# SELECTED PASSAGE
****

And then, with a slight shake of my head, I smile and I know for sure that I am not. 
I will admit, occasionally in my mind I do long to return to that house as it was and take a little walk through it.  I would reflect on its loveliness and be so thankful for having lived there.  And what I would give to have just one day again with the children being little, to spend time with William and Annabelle in small form, relive the days that I never really understood would pass by too quickly.  Then the scenario gets even better—seeing the old neighbors, living another day being one of them, going up to the school for some fellowship around Mary’s desk—oh, I could go on and on with this fantasy.  The days were so simple, and a do-over would be really sweet. 

But to step back into that world, the last three and one half years of life would have to be given a vigorous Etch-a-Sketch shake and made to disappear.   And I really cannot say goodbye to some of the most meaningful days I have ever lived and to the kind and awesome people who have come into my life along the way.  If the last few years were only an illusion, I would never have experienced the significant times of both loss and gain and, even more, I would not know the new loved ones and friends who are a part of my world now and who make a tremendous difference every day.  And I have only found them by being here in this place.   
I have learned some amazing things.  Like how much work and economic power it takes to sustain a family.  (A whole lot!).  I have been humbled time and again by seeing just how much I don't know and how much other people do know, inspiring me to broaden my horizons and work to be better.  I understand now it is not what you have that matters, but what you choose to do with all that you have.   And my faith has been strengthened in tremendous ways I never thought possible. 
I find myself a working woman living in Chattanooga, blessed in innumerable ways.  I have some awesome, steadfast friends I love here and in Atlanta—and around the country and the world.   I feel fortunate to have the best of both worlds—not only do I have the incredible beauty and ease of day-to-day living in Chattanooga, I am thankful I can experience bright days in ATL whenever I am there. 

The truth is, I have learned more about what is really important since leaving Dawn View Lane than I did in all the time I lived there.  While some days have been challenging, they are outnumbered tenfold by so many more wonderful outcomes that I otherwise would not have experienced, ever.  And it all began with walking down off of that hill. 


“You're off to Great Places!
Today is your day!
Your mountain is waiting,
So... get on your way!”
Dr. Seuss, Oh, the Places You'll Go!

****

# COLLECTED MATERIAL
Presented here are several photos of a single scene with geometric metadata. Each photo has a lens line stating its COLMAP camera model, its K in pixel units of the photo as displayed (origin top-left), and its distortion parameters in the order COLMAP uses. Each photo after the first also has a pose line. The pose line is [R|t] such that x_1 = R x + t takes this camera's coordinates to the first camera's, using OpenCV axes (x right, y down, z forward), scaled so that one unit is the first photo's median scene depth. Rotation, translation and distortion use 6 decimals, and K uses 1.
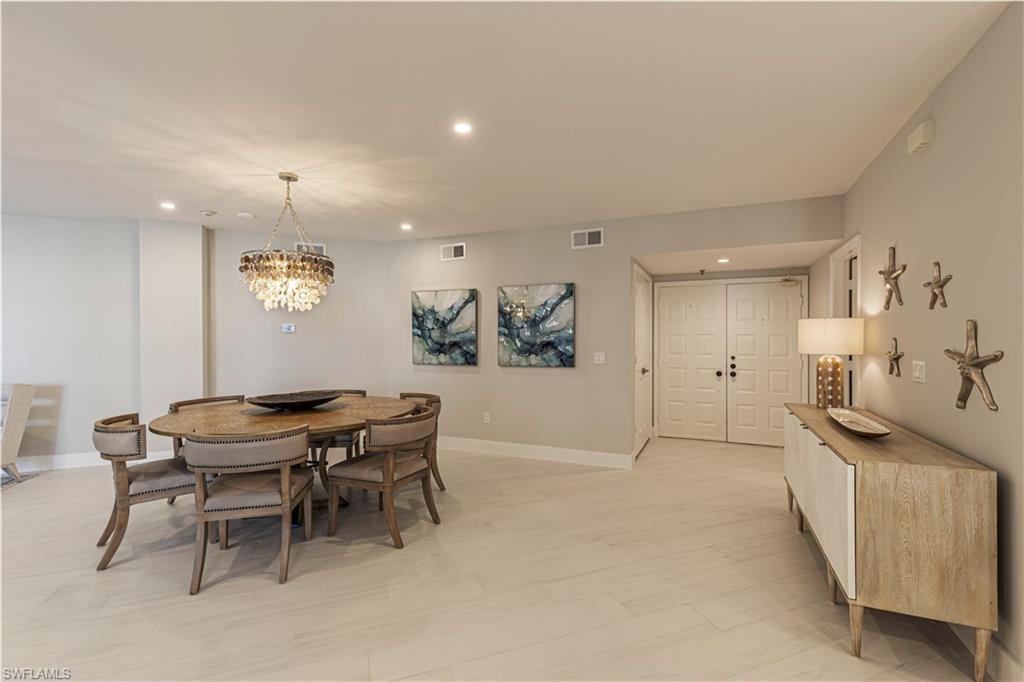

****

# ABOUT THIS TASK
Return the stretch of the essay above about leaving Dawn View Lane that lies between "The truth is, I" and "Places You'll Go!", inclusive, copied word for word.

# EXERCISE RESPONSE
The truth is, I have learned more about what is really important since leaving Dawn View Lane than I did in all the time I lived there.  While some days have been challenging, they are outnumbered tenfold by so many more wonderful outcomes that I otherwise would not have experienced, ever.  And it all began with walking down off of that hill. 


“You're off to Great Places!
Today is your day!
Your mountain is waiting,
So... get on your way!”
Dr. Seuss, Oh, the Places You'll Go!